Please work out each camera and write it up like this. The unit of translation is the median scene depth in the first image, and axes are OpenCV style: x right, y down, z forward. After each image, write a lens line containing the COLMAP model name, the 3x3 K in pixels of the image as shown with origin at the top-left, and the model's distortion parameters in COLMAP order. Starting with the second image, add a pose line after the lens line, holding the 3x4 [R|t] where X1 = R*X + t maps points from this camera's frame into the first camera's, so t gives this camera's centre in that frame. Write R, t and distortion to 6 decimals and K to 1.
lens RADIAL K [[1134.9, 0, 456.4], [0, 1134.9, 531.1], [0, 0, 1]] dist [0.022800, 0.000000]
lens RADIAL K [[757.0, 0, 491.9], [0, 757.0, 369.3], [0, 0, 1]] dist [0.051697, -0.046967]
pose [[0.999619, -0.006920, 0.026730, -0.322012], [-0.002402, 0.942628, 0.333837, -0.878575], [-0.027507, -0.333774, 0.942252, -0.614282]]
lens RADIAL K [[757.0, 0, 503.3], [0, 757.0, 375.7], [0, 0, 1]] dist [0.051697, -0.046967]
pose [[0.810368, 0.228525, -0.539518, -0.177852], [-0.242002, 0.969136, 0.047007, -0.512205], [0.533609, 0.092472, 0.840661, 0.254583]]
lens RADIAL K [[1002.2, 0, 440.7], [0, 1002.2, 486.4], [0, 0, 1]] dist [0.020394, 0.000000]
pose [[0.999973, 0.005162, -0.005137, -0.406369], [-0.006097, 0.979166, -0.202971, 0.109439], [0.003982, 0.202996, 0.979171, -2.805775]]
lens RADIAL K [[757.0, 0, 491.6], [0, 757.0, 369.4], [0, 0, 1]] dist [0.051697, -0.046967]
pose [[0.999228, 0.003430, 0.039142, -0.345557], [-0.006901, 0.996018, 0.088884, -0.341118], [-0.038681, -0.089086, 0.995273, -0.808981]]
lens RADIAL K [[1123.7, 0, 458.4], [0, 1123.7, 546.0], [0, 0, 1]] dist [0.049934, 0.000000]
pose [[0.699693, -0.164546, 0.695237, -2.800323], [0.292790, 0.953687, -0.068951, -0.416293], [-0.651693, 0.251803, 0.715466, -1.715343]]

____________

▸ WHAT IS REQUIRED
Transcribe each line of the listing above precisely as it appears.

▸ EXERCISE OUTPUT
Please work out each camera and write it up like this. The unit of translation is the median scene depth in the first image, and axes are OpenCV style: x right, y down, z forward. After each image, write a lens line containing the COLMAP model name, the 3x3 K in pixels of the image as shown with origin at the top-left, and the model's distortion parameters in COLMAP order. Starting with the second image, add a pose line after the lens line, holding the 3x4 [R|t] where X1 = R*X + t maps points from this camera's frame into the first camera's, so t gives this camera's centre in that frame. Write R, t and distortion to 6 decimals and K to 1.
lens RADIAL K [[1134.9, 0, 456.4], [0, 1134.9, 531.1], [0, 0, 1]] dist [0.022800, 0.000000]
lens RADIAL K [[757.0, 0, 491.9], [0, 757.0, 369.3], [0, 0, 1]] dist [0.051697, -0.046967]
pose [[0.999619, -0.006920, 0.026730, -0.322012], [-0.002402, 0.942628, 0.333837, -0.878575], [-0.027507, -0.333774, 0.942252, -0.614282]]
lens RADIAL K [[757.0, 0, 503.3], [0, 757.0, 375.7], [0, 0, 1]] dist [0.051697, -0.046967]
pose [[0.810368, 0.228525, -0.539518, -0.177852], [-0.242002, 0.969136, 0.047007, -0.512205], [0.533609, 0.092472, 0.840661, 0.254583]]
lens RADIAL K [[1002.2, 0, 440.7], [0, 1002.2, 486.4], [0, 0, 1]] dist [0.020394, 0.000000]
pose [[0.999973, 0.005162, -0.005137, -0.406369], [-0.006097, 0.979166, -0.202971, 0.109439], [0.003982, 0.202996, 0.979171, -2.805775]]
lens RADIAL K [[757.0, 0, 491.6], [0, 757.0, 369.4], [0, 0, 1]] dist [0.051697, -0.046967]
pose [[0.999228, 0.003430, 0.039142, -0.345557], [-0.006901, 0.996018, 0.088884, -0.341118], [-0.038681, -0.089086, 0.995273, -0.808981]]
lens RADIAL K [[1123.7, 0, 458.4], [0, 1123.7, 546.0], [0, 0, 1]] dist [0.049934, 0.000000]
pose [[0.699693, -0.164546, 0.695237, -2.800323], [0.292790, 0.953687, -0.068951, -0.416293], [-0.651693, 0.251803, 0.715466, -1.715343]]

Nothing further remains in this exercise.